[Source data]
———
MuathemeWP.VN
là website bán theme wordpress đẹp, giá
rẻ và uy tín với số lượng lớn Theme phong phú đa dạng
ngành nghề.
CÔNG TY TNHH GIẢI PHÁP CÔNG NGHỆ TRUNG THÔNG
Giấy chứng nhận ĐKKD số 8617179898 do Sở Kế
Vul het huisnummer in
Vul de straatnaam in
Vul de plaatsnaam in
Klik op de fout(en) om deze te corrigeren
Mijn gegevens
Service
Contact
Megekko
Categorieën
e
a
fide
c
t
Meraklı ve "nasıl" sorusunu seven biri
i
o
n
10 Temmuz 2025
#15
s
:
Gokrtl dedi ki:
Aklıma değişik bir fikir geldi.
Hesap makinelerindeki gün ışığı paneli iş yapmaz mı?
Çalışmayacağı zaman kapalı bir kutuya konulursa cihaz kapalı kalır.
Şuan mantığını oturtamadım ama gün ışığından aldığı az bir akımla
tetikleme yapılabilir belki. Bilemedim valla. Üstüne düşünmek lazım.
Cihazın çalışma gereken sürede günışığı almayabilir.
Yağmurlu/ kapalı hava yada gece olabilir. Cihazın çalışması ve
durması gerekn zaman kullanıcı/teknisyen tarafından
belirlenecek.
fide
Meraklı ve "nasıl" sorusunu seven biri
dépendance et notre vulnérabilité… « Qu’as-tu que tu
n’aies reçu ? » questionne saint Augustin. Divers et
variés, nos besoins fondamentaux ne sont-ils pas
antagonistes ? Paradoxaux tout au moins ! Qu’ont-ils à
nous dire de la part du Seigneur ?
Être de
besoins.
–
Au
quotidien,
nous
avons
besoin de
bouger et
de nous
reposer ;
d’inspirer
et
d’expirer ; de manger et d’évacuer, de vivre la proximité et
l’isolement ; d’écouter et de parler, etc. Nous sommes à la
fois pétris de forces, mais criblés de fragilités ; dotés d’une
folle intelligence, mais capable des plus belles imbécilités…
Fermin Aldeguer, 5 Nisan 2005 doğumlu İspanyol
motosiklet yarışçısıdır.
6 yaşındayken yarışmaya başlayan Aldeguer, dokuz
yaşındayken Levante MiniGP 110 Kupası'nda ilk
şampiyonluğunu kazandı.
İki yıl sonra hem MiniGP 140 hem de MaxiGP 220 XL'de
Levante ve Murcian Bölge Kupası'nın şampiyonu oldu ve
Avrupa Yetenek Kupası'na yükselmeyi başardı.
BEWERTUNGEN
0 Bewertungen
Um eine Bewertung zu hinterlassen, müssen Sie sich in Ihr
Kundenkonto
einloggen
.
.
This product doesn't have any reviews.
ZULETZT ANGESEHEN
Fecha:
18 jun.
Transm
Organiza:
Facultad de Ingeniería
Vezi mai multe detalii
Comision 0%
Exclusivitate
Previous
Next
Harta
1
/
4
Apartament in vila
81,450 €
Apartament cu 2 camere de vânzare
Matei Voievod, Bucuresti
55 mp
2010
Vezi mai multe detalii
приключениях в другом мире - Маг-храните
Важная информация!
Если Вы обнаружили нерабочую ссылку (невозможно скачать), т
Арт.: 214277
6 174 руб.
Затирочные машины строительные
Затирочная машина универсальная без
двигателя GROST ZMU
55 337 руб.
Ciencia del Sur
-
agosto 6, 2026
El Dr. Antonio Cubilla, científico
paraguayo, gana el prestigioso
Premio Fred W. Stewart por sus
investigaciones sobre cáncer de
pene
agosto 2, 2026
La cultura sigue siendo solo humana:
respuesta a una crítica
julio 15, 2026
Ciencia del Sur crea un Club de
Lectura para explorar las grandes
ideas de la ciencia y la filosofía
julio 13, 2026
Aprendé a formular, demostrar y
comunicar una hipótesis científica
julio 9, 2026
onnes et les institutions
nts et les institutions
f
———
In the material above, tally each line where "MiniGP" appears, and respond with only the tally.

[Task output] 2